The SEC’s complaint alleges that Arthur Lamar Adams lied to investors by telling them that their money would be used by his company, Madison Timber Properties, to secure and harvest timber from various land owners located in Alabama, Florida and Mississippi. He also promised annual returns of 12% to 15%.
However, the SEC says that Madison Timber never obtained any harvesting rights. Rather, Adams allegedly forged deeds and cutting agreements as well as documents purportedly reflecting the value of the timber on the land. Adams also allegedly paid early investors with later investors’ funds and persuaded investors to roll over their investments.
According to the complaint, Adams used investors’ money for personal expenses and to develop an unrelated real estate project.

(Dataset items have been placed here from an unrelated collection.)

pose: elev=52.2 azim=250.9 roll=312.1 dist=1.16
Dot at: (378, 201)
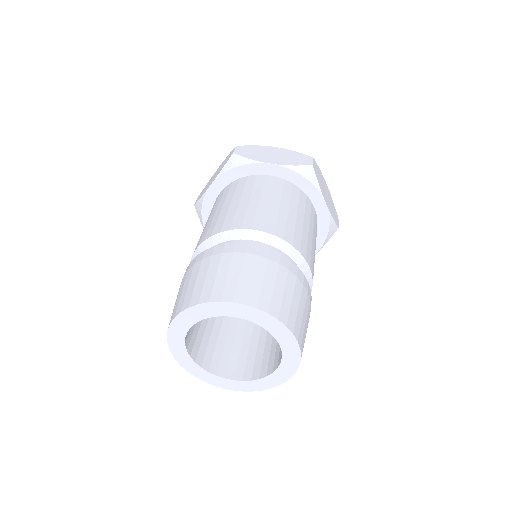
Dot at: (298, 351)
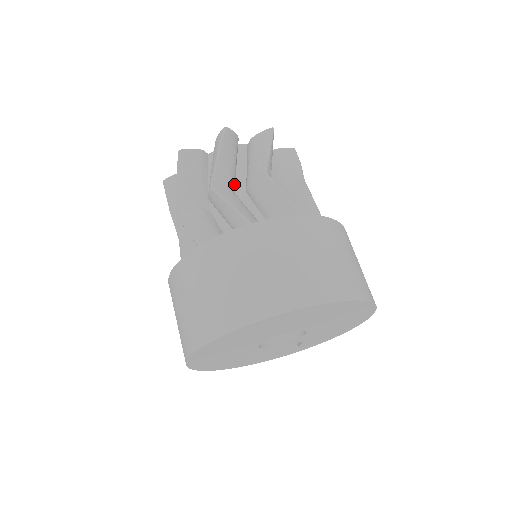
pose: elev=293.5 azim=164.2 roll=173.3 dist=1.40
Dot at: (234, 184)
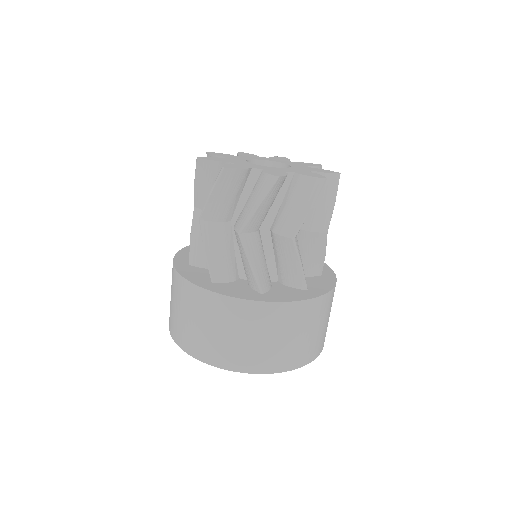
Dot at: (262, 221)
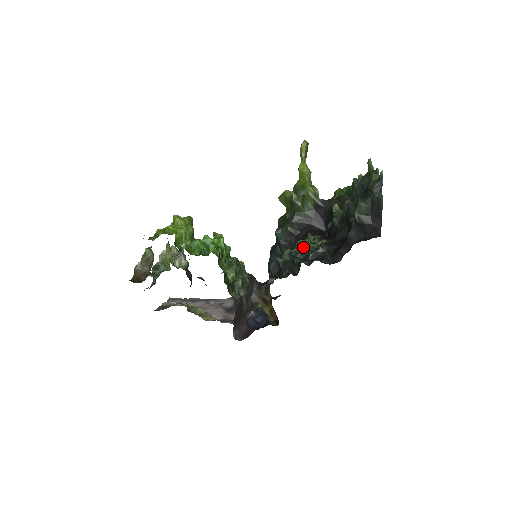
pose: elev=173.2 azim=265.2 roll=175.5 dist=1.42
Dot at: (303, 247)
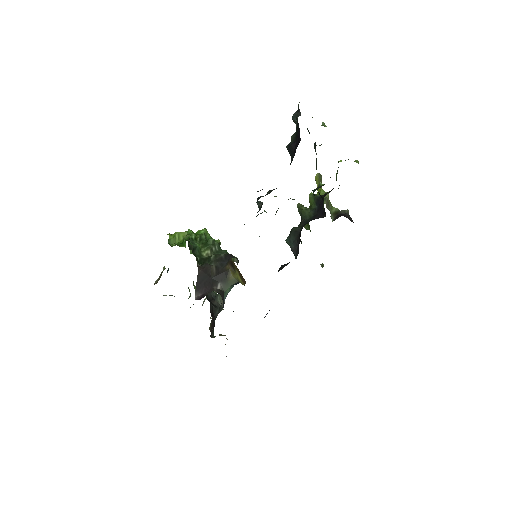
Dot at: (260, 203)
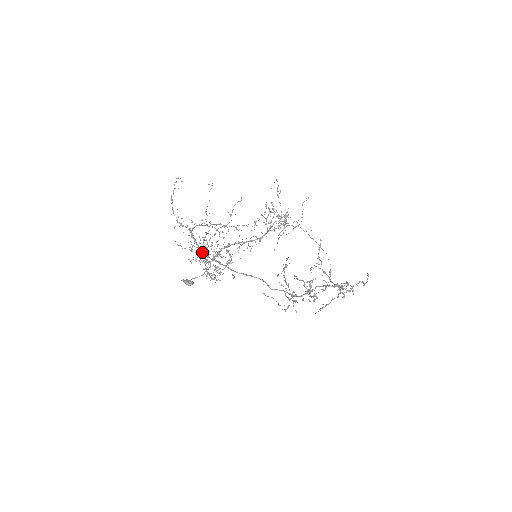
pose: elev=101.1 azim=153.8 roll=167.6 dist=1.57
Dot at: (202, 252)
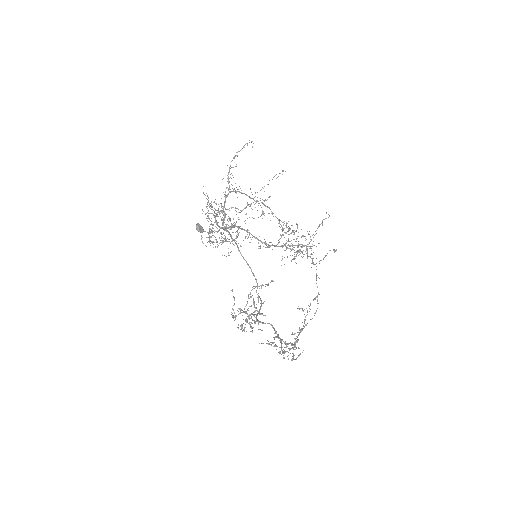
Dot at: occluded
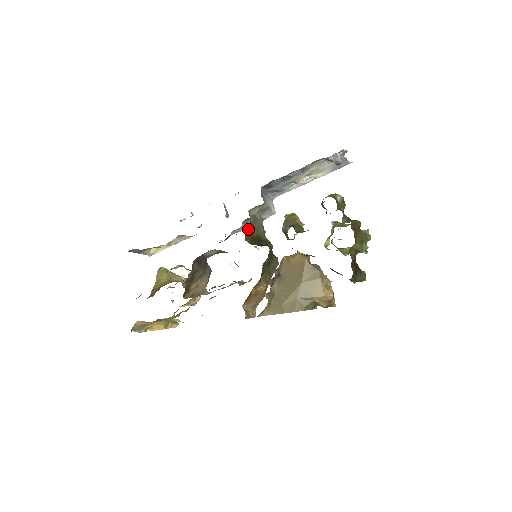
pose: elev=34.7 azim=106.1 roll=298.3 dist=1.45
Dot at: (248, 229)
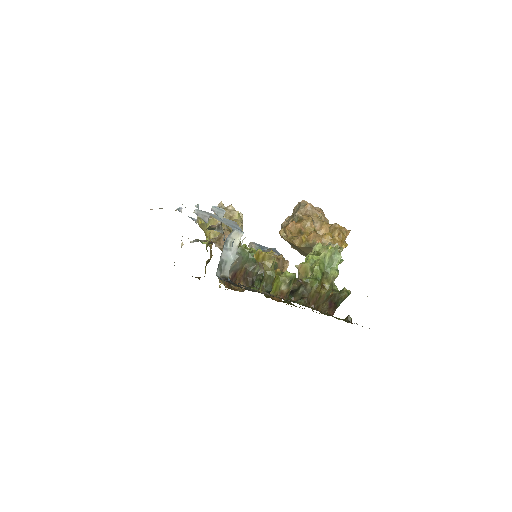
Dot at: (234, 280)
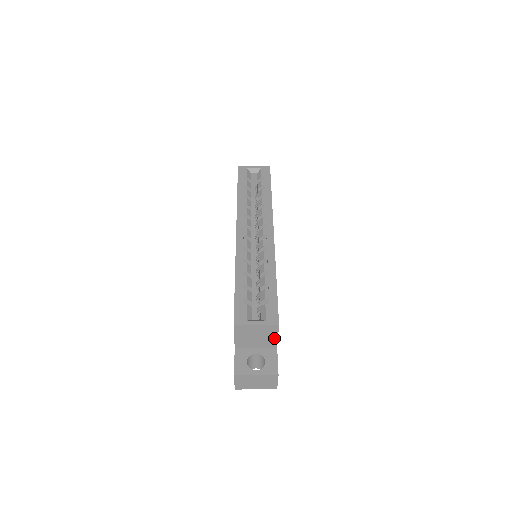
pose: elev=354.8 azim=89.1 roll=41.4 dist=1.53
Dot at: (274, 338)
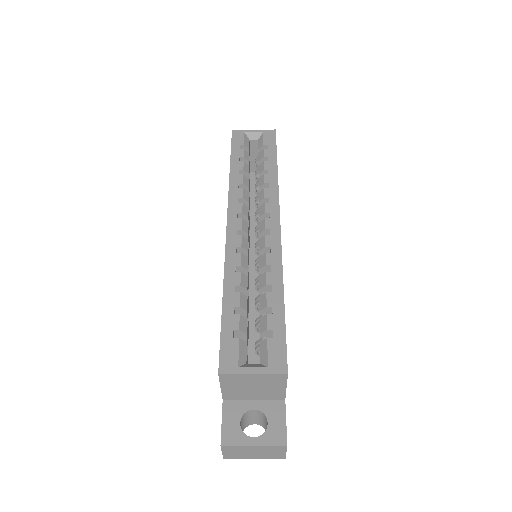
Dot at: (280, 389)
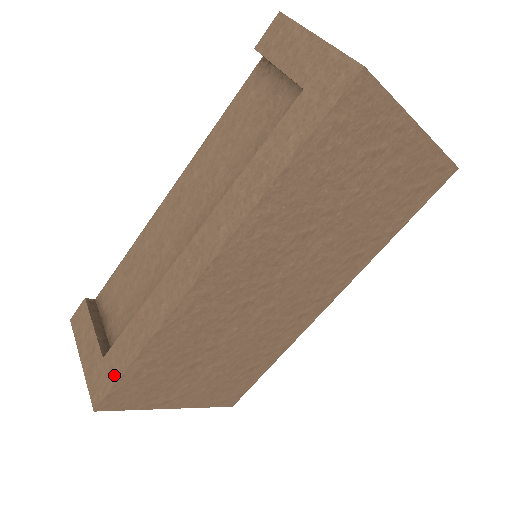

“Investors should be wary anytime they are promised high or consistently positive returns,” Richard Best, director of the SEC’s Atlanta Regional office, said in a statement. “We acted quickly in this case to protect the victims of the alleged Ponzi scheme by obtaining immediate injunctive relief and an asset freeze.”
The SEC’s complaint charges Adams and Madison Timber Properties with violating the antifraud provisions of the federal securities laws.

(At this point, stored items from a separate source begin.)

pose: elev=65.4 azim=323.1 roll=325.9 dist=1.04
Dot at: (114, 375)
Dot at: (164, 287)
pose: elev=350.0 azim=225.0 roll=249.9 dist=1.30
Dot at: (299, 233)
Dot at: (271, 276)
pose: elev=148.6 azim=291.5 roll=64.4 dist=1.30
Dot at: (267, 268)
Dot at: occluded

The court granted the SEC’s request for an asset freeze, permanently enjoined Madison Timber and Adams from violating the antifraud provisions of the federal securities laws, and ordered Adams to surrender his passport. Adams and Madison Timber consented to the entry of the court order.
In a parallel action, the U.S. Attorney’s Office for the Southern District of Mississippi announced criminal charges against Adams.

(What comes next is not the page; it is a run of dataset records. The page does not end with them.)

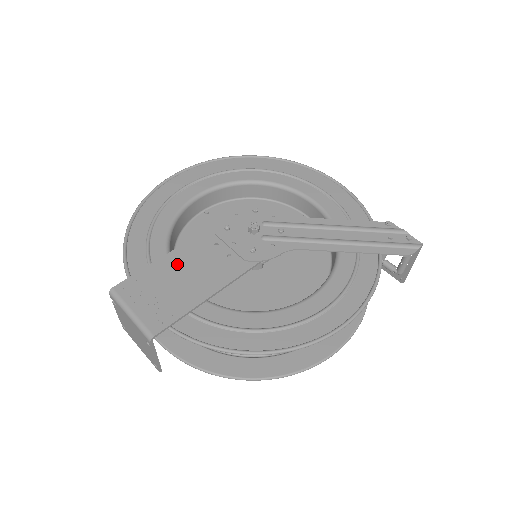
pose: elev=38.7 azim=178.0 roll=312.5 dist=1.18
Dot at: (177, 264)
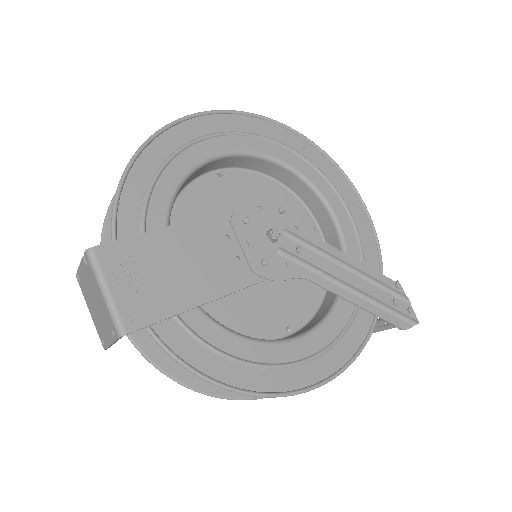
Dot at: (178, 245)
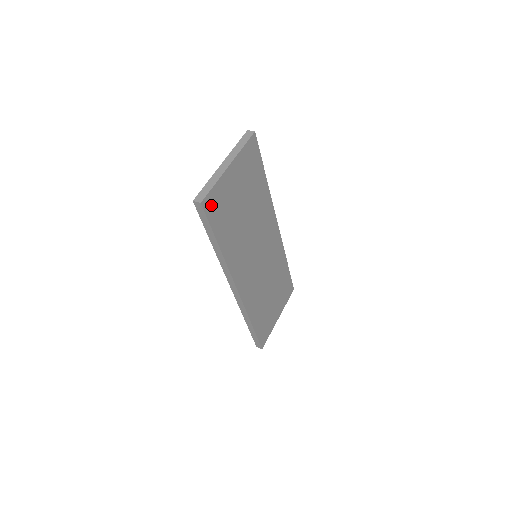
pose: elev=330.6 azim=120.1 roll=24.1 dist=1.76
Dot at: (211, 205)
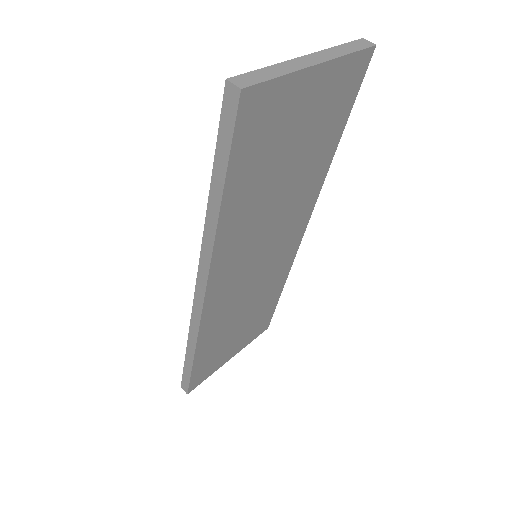
Dot at: (253, 112)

SEC Charges Lawyer and 2 Others in Microcap Fraud Schemes
The SEC filed a civil injunctive action against a lawyer and two other individuals relating to two microcap schemes involving undisclosed “blank check” companies.
The SEC’s complaint alleges that attorney Diane Harrison and her husband, Michael Daniels, manufactured at least five microcap issuers with the undisclosed intent to sell them based on their status as public companies with purportedly unrestricted shares available for resale in the public markets.
According to the complaint, Daniels and Harrison created the false appearance that the companies were pursuing specific business plans with independent management and shareholders by installing friends and family (including defendant Catherine Bradaick-Zolla, who also provided other assistance to the fraud) as purported officers and shareholders. In reality, Daniels and Harrison controlled the shares.
According to the complaint, Daniels and Harrison sold four of the five companies to Andy Z. Fan of Las Vegas and, along with Bradaick-Zolla, continued to provide support to Fan.
For example, the SEC alleges that Daniels, Harrison and Bradaick-Zolla prepared false SEC filings, Harrison submitted false legal opinion letters, and Daniels and Bradaick-Zolla entered manipulative trades to artificially set the price of the stocks in the public market. The SEC previously issued a stop order on the public offering of the fifth company in Daniels and Harrison’s pipeline.
The SEC’s complaint also alleges that Harrison participated in a separate fraudulent scheme involving at least 11 undisclosed blank check companies secretly controlled by Alvin Mirman and Sheldon Rose. The SEC previously filed enforcement actions against Mirman and Rose, who were also convicted of criminal charges and sentenced to prison based on the same alleged conduct. According to the SEC’s complaint, Harrison provided at least 21 false legal opinion letters in furtherance of Mirman and Rose’s scheme.
The complaint seeks permanent injunctions, disgorgement with prejudgment interest, civil penalties, penny stock bars, and officer-and-director bars against each defendant.